The output must match the entries below exactly, with pictures removed.

--- --- ---

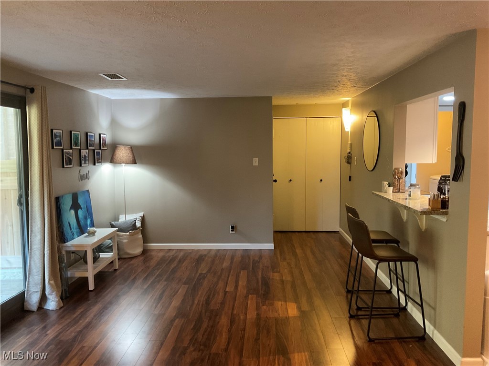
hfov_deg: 61.7
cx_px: 244
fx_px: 410
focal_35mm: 29
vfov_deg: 48.2
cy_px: 183
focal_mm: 3
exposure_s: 1/40
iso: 250
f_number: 1.8
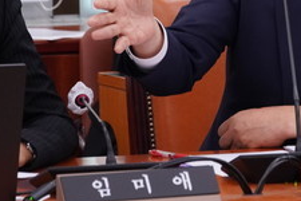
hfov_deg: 6.4
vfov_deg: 4.3
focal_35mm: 320
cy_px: -32
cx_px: 320
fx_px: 2675
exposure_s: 1/125
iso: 1600
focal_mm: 80
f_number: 5.6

--- --- ---

### Completed task
hfov_deg: 61.7
cx_px: 244
fx_px: 410
focal_35mm: 29
vfov_deg: 48.2
cy_px: 183
focal_mm: 3
exposure_s: 1/40
iso: 250
f_number: 1.8
hfov_deg: 6.4
vfov_deg: 4.3
focal_35mm: 320
cy_px: -32
cx_px: 320
fx_px: 2675
exposure_s: 1/125
iso: 1600
focal_mm: 80
f_number: 5.6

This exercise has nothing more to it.